You can find the code for the read_table
function mentioned in this note in
subdirectory 20230318-python.
The really handy Pandas function read_fwf
creates a DataFrame
from a
fixed-width text table, for example:
import io
import pandas as pd
table = """
FirstName LastName FirstAppearance
Donald Duck 1934
Mickey Mouse 1928
Goofy 1932
"""
# read_fwf expects a filename, either as a string, a path object, or as the
# next line shows, a stream/file-like object
df = pd.read_fwf(io.StringIO(table))
print(df)
I mostly use it in unit tests, when I need to set up DataFrame
instances.
They’re easier to create using read_fwf
and the resulting code is more
readable, more communicative.
However, read_fwf
doesn’t handle column names that contain spaces:
table = """
FirstName LastName First appearance
Donald Duck 1934
Mickey Mouse 1928
Goofy 1932
"""
df = pd.read_fwf(io.StringIO(table))
print(df)
Column “First appearance” is interpreted as two separate columns, which is not
what you want. Enclosing the column name in single quotes, as a hint to
read_fwf
, doesn’t help.
This lead me to write function read_table
that wraps read_fwf
to allow you
to specify multi-word column names:
table = """
FirstName LastName First appearance
Donald Duck 1934
Mickey Mouse 1928
Goofy 1932
"""
df = read_table(table, columns=["FirstName", "LastName", "First appearance"])
print(df)
read_table
only accepts a string whereas read_fwf
accepts a filename, path
object or stream/file-like object.
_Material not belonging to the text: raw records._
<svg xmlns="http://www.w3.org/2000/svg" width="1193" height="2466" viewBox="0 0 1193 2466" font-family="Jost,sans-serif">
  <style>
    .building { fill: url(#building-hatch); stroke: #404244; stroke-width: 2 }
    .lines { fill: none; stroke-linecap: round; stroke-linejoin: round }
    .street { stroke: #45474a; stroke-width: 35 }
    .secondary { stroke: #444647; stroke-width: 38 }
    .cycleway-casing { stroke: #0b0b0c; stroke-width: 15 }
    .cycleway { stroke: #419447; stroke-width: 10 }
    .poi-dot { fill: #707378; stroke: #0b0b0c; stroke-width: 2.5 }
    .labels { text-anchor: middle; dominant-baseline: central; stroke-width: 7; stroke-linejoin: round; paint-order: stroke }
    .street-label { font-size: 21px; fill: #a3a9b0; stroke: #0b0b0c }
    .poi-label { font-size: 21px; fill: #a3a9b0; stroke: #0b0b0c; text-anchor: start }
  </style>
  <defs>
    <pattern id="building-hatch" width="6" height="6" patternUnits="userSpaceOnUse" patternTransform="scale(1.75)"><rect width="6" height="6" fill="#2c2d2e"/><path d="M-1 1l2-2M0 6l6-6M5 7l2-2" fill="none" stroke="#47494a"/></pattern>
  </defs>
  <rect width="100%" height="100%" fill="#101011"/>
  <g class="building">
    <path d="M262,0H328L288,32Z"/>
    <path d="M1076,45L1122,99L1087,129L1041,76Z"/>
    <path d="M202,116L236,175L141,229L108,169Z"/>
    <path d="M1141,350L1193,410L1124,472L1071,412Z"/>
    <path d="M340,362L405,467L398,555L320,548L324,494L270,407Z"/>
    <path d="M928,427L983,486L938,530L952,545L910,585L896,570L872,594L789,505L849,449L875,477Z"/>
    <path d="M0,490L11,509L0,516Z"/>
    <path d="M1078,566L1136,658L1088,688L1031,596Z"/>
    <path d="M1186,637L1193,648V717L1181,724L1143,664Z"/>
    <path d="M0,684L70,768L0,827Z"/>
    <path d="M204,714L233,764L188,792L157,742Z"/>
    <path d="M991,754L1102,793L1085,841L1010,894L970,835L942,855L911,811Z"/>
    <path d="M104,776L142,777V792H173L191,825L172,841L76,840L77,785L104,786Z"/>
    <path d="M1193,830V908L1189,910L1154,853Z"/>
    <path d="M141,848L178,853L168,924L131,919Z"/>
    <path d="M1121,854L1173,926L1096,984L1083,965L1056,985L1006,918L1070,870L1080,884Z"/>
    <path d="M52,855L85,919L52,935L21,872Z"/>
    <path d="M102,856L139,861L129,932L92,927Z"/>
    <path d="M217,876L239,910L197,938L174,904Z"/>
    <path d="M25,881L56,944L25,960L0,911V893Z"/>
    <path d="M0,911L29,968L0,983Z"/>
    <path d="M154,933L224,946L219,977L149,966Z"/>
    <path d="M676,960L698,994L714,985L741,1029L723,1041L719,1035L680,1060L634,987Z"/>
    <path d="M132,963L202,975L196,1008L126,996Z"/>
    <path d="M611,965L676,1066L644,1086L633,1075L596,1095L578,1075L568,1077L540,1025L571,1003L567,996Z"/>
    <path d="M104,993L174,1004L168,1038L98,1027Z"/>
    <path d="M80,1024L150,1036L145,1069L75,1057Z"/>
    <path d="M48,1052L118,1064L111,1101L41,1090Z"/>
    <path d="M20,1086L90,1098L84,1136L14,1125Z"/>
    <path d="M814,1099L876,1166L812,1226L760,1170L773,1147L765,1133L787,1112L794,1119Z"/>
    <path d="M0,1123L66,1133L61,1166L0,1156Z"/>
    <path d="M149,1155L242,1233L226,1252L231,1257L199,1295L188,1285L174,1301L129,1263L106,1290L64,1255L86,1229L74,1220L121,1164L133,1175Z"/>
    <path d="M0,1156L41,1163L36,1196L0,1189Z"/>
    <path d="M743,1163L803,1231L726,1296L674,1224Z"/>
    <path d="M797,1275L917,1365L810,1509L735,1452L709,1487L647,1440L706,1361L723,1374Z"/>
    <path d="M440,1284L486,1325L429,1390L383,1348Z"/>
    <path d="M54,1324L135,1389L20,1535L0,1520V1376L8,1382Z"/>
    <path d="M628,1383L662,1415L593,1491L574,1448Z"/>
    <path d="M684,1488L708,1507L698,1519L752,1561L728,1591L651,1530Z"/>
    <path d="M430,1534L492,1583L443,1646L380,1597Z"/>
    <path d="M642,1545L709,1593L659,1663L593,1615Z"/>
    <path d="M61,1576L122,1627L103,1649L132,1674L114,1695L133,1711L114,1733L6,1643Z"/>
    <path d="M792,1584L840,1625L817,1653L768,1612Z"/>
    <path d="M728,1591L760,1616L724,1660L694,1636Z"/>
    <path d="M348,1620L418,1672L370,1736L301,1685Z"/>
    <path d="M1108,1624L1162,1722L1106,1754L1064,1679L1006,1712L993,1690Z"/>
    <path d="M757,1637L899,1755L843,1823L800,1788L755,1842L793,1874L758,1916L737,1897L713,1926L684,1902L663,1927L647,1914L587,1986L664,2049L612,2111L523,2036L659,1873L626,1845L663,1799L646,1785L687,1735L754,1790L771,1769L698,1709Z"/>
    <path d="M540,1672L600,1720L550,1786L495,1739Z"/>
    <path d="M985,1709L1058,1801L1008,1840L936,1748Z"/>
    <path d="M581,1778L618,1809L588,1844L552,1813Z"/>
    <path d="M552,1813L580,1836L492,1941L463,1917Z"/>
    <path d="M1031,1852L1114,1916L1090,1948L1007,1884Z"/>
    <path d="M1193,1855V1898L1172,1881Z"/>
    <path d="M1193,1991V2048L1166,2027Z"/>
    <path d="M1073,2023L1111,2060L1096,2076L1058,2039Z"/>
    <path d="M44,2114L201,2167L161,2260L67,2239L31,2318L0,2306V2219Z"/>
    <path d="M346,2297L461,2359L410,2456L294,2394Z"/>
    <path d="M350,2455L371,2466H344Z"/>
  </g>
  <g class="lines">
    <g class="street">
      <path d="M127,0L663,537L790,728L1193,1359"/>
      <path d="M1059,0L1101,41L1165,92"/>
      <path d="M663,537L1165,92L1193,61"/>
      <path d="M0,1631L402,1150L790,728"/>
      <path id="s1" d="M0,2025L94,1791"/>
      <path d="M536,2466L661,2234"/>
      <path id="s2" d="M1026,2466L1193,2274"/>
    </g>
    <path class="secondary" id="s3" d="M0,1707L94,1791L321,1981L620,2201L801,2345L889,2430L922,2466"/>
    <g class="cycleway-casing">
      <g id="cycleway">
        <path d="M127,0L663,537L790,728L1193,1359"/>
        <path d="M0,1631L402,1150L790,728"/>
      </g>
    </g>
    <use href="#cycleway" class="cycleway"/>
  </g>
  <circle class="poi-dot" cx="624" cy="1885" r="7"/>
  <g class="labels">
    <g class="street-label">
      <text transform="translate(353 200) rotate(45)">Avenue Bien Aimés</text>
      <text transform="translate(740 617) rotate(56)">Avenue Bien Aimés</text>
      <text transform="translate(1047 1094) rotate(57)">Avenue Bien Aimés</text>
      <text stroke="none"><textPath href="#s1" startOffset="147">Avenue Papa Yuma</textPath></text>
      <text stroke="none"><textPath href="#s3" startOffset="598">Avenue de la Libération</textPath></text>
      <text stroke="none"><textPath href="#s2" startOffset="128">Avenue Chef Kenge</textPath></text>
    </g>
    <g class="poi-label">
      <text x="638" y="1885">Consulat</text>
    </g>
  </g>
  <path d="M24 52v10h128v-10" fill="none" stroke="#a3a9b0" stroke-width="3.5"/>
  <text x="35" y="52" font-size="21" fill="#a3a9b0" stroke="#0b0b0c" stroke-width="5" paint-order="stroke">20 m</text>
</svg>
As mentioned, my primary use case for
read_table
is to setup a DataFrame
from hard-coded data.
read_fwf
doesn’t like it when you have a column whose values have spaces:
table = """
Name FirstAppearance
Donald Duck 1934
Mickey Mouse 1928
Goofy 1932
"""
stream = io.StringIO(table)
df = pd.read_fwf(stream)
print(df)
read_table
has your back here too if you specify the column names:
table = """
Name FirstAppearance
Donald Duck 1934
Mickey Mouse 1928
Goofy 1932
"""
df = read_table(table, columns=["Name", "FirstAppearance"])
print(df)
read_table
wraps read_fwf
and if you pass in a keyword argument that
read_table
doesn’t have in its signature, it passes it on to read_fwf
. This
allows read_table
to support the use of a column to specify an index:
table = """
FirstName LastName FirstAppearance
0 Donald Duck 1934
2 Mickey Mouse 1928
3 Goofy 1932
"""
df = read_table(table, index_col=0)
print(df)
print(df.index)
Here, read_table
passes index_col=0
to read_fwf
. Because of that,
read_fwf
lets the first column provide the index.
Closing thoughts
I realized that having to specify all columns names is not ideal. In one of the
examples above, only column name “First Appearance” has a space but read_table
requires you to specify the other column names too. This is something to address
in a newer version.
Furthermore, in the example with multi-word column values, you had to specify
the column names to import the table correctly. There’s no real need for that as
read_table
can determine the column names automatically.